(Material provided begins)

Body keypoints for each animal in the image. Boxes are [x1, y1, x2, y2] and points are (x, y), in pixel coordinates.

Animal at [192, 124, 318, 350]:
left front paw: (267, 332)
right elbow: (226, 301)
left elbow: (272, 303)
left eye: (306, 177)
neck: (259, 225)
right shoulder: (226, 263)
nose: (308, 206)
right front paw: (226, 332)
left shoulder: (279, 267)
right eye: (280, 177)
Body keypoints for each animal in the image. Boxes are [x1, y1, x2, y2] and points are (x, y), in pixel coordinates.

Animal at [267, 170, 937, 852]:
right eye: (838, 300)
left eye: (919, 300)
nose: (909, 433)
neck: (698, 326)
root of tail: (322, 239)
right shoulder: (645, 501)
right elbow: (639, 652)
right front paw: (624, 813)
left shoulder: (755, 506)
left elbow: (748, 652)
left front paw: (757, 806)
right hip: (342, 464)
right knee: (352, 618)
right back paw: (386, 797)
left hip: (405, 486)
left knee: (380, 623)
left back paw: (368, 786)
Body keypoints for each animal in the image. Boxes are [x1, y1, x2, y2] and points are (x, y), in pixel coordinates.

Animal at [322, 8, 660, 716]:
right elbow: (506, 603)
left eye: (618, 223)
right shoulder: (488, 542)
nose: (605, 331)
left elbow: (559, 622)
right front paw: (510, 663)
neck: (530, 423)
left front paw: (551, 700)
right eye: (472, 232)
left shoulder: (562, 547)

(Material provided ends)
(Material provided begins)

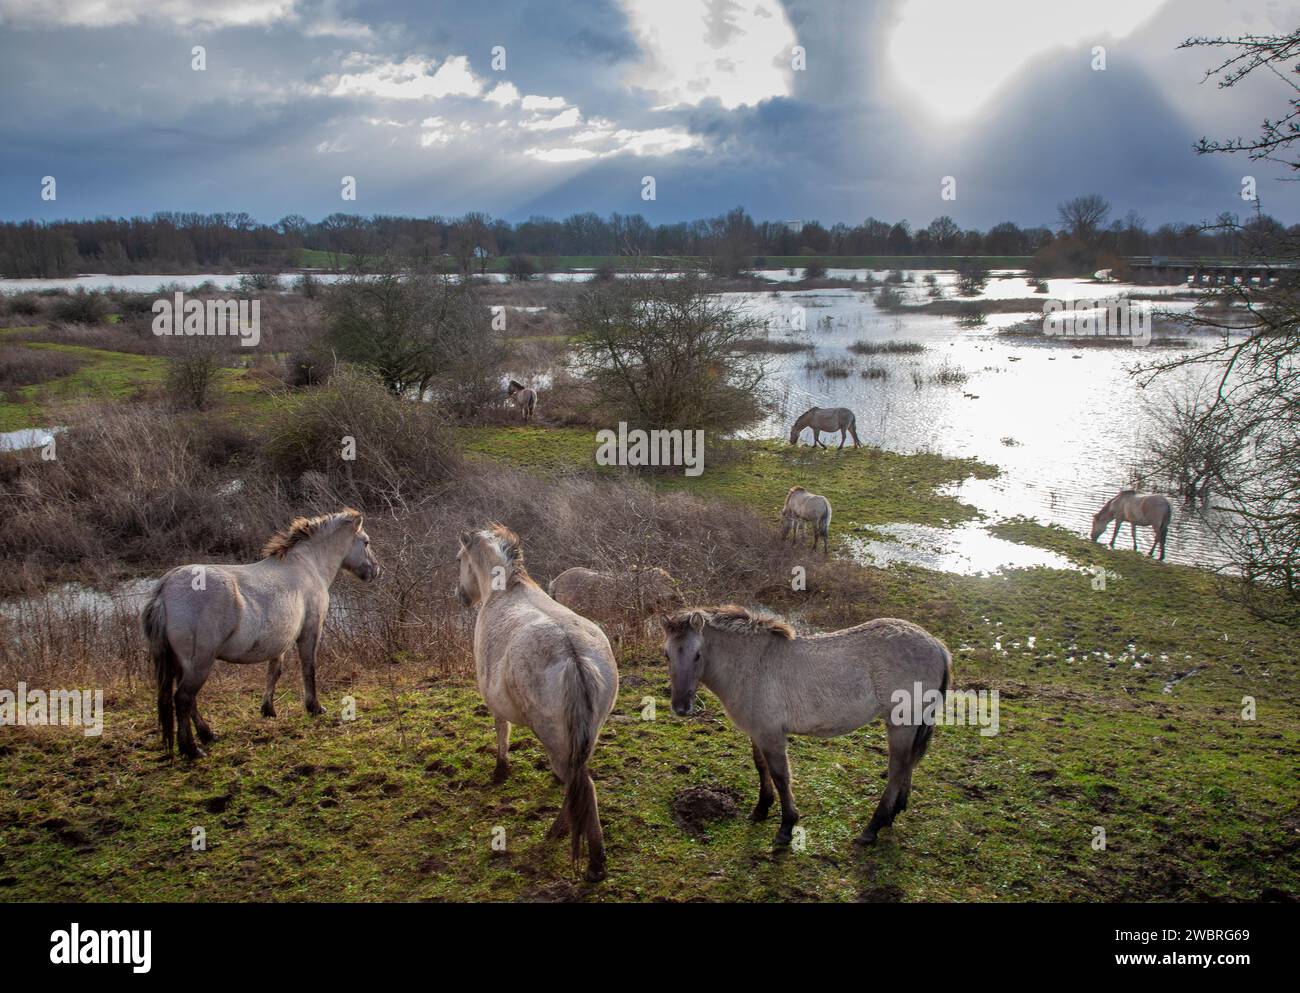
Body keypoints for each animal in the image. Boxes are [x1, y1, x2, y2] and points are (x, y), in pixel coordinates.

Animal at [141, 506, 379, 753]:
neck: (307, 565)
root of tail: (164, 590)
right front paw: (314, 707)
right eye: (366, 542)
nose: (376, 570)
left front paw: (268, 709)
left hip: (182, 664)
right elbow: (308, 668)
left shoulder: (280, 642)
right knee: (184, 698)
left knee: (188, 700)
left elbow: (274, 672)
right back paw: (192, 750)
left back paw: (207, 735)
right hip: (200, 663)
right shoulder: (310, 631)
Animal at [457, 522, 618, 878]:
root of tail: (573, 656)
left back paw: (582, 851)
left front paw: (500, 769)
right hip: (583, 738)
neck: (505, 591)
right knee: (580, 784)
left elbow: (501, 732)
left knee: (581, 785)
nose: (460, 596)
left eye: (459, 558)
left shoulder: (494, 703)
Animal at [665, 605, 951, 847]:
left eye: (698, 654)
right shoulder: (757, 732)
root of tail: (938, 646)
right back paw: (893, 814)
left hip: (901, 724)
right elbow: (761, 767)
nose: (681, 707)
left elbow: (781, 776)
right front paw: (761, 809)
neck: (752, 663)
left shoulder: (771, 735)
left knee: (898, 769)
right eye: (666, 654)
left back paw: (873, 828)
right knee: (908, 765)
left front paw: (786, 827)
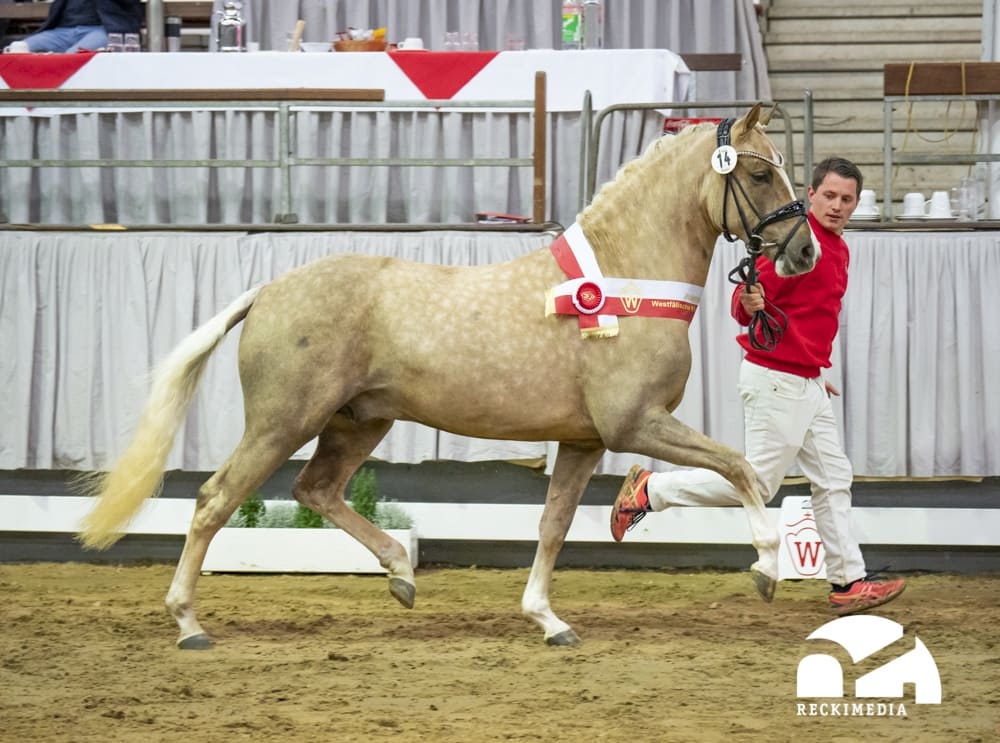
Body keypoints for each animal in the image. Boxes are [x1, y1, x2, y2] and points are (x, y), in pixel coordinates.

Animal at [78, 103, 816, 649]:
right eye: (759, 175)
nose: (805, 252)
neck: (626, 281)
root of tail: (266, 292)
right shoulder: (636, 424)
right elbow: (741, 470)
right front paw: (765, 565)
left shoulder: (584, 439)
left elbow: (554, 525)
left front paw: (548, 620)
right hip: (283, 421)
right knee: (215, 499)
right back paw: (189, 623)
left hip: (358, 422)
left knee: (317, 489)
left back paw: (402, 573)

(Material provided ends)
(Material provided begins)

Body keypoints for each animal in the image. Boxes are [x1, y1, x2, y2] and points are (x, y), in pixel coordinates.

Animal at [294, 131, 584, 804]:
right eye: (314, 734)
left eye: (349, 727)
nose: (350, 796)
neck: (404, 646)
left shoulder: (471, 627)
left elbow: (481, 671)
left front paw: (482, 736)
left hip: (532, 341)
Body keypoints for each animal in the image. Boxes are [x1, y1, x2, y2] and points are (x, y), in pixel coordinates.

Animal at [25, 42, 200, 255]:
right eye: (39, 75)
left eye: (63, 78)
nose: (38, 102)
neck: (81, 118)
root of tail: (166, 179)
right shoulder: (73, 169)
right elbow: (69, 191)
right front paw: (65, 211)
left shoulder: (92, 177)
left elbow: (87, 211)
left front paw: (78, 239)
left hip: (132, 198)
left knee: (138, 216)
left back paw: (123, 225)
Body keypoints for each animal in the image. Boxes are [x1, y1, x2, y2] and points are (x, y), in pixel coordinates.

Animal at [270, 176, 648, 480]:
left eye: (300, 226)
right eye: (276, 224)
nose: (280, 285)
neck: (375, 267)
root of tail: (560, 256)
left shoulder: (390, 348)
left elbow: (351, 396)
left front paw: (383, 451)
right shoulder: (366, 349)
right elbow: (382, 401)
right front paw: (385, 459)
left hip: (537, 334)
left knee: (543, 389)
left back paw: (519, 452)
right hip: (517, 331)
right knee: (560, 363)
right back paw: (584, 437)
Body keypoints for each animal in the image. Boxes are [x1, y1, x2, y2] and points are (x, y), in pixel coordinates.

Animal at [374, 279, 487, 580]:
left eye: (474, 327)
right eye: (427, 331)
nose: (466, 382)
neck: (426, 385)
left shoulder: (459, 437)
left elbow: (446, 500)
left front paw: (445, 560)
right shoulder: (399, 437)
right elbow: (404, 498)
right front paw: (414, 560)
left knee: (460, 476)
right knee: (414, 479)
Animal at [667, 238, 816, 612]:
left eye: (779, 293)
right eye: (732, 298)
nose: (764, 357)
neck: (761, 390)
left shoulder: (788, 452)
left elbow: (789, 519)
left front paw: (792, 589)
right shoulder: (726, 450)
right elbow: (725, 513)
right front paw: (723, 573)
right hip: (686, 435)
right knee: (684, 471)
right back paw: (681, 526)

(Material provided ends)

_Task:_
Your answer should consist only of the lines above between the line holding "right front paw: (226, 332)" and the line holding "left shoulder: (562, 547)", inclusive, each transcribed exactly.

_Result of the exercise:_
right front paw: (226, 332)
left shoulder: (279, 267)
right eye: (280, 177)
Body keypoints for each animal in the image. Boxes are [x1, y1, x2, y2] and points are (x, y), in pixel coordinates.

Animal at [267, 170, 937, 852]:
right eye: (838, 300)
left eye: (919, 300)
nose: (909, 433)
neck: (698, 326)
root of tail: (322, 239)
right shoulder: (645, 501)
right elbow: (639, 652)
right front paw: (624, 813)
left shoulder: (755, 506)
left elbow: (748, 652)
left front paw: (757, 806)
right hip: (342, 464)
right knee: (352, 618)
right back paw: (386, 797)
left hip: (405, 486)
left knee: (380, 623)
left back paw: (368, 786)
Body keypoints for each animal in the image. Boxes are [x1, y1, x2, y2] and points are (x, y), in pixel coordinates.

Animal at [322, 8, 660, 716]:
right elbow: (506, 603)
left eye: (618, 223)
right shoulder: (488, 542)
nose: (605, 331)
left elbow: (559, 622)
right front paw: (510, 663)
neck: (530, 423)
left front paw: (551, 700)
right eye: (472, 232)
left shoulder: (562, 547)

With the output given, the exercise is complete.